Don Carlos und Elisabeth

Deutschland 1923/1924 Spielfilm

Carlos und Elisabeth


Willy Haas, Film-Kurier, Nr. 50, 27.2.1924


Wenn man über einen Film von Richard Oswald schreibt, so möchte man immer am liebsten nur von dem Mann selbst sprechen, der, alles in allem, einer der interessantesten, aufreizendsten, innerlich lebendigsten Köpfe der ganzen deutschen Filmindustrie ist. Vom Quecksilber unterscheidet ihn nur seine vollständige Unberechenbarkeit – indem er sich nämlich bei Produktionskälte nicht zusammenzieht und bei Produktionshitze nicht ausdehnt, sondern immer mit derselben halsbrecherischen Beweglichkeit weiter existiert, hic et ubique (Hier und überall, Anm. d. Red.). (...)

So kam es also eines Tages, – will sagen: gestern abends, dazu, daß er uns natürlich wieder einen "historischen Großfilm" zeigte: "Carlos und Elisabeth", nach Schiller, Dom Real, Massinger und ichweißnichtwelchen Quellen noch. (...)

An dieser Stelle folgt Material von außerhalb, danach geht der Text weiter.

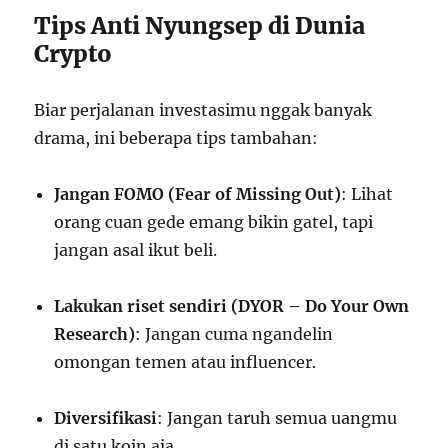
Tips Anti Nyungsep di Dunia
Crypto
Biar perjalanan investasimu nggak banyak
drama, ini beberapa tips tambahan:
Jangan FOMO (Fear of Missing Out)
: Lihat
orang cuan gede emang bikin gatel, tapi
jangan asal ikut beli.
Lakukan riset sendiri (DYOR – Do Your Own
Research)
: Jangan cuma ngandelin
omongan temen atau influencer.
Diversifikasi
: Jangan taruh semua uangmu
di satu koin aja.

Darinnen steht, vor allem, eine ganz unvergeßliche Figur: Eugen Klöpfer als König Philipp. Sein Gesicht schon füllt jeden dekorativen Rahmen, auch den breitesten und pompösesten. Eigentlich das Gesicht eines stolzen Bauernadeligen, eines Oberhofbauern, eines Alkalden von Zalamea (er müsste herrlich in dieser Rolle sein), leuchtend vor Machtbewußtsein, Selbstgefühl, beinahe angeschwellt vor übermächtiger Lebensfreude, maßlos im Genuß wie in der Verzweiflung. Ist das "König Philipp"? Warum nicht! Aus der bloßen finsteren Starrheit heraus war der Rahmen nicht mit tragischem Leben zu füllen – es wäre unter der Übermacht der dekorativen Ornamente selbst zum Ornament erstarrt. Dieser Philipp ist ein Kondottiere, eine Renaissance-Bestie, – aber schon untergraben, am Zusammenstürzen vor dem skrupulös-zerfaserten, intellektuellen Basiliskenblick der katholischen Inquisition. Ihm gegenüber steht zweimal – als Don Carlos und dessen Großvater Karl V. zugleich – Conrad Veidt: der ganz Zerfallende, ganz Zerfurchte: einmal – als Karl V. – dort, wo er schon ganz innerlich fertig ist mit dieser Welt; dann – als Don Carlos – wo er, haltlos und zweifelnd zutiefst, ein bleicher, junger Neurastheniker, doch noch einmal, mit der unnatürlich forcierten Kraft des Neurasthenikers, die Ketten verzweifelt zu zerreißen sucht – – die sich doch, und gerade deshalb, enger und enger zusammenziehen, bis zum heroisch-melancholisch-don-quichotesten Ende. (...)

Der Gesamteindruck dieser handfesten, zuweilen brutalen, immer ganz bewußt volkstümlichen Tatsache ist – – prachtvoll. Manchmal wie der Eindruck eines ungezähmten Raubtieres. Manchmal wie das Traumschwelgen eines Kindes. Aber "das Publikum in seiner Gesamtheit steht auf dem Plateau etwa eines zehnjährigen Kindes", hat Richard Oswald einmal gesagt. Er malt die Traumorgien eines solchen wilden Knaben nach – und was noch Kind, ist zum Schluß nicht nur ganz benommen – – sondern auch: was Mann in uns großen Kindern ist, ist ganz eingenommen. "Ein Publikumsreißer" – gewiß; aber das Problem des Anschlusses an eine breite, populäre Basis scheint mir heute für den deutschen Film wichtiger, als das der Absonderung und Wahrung eines kostbaren verfeinerten Ich.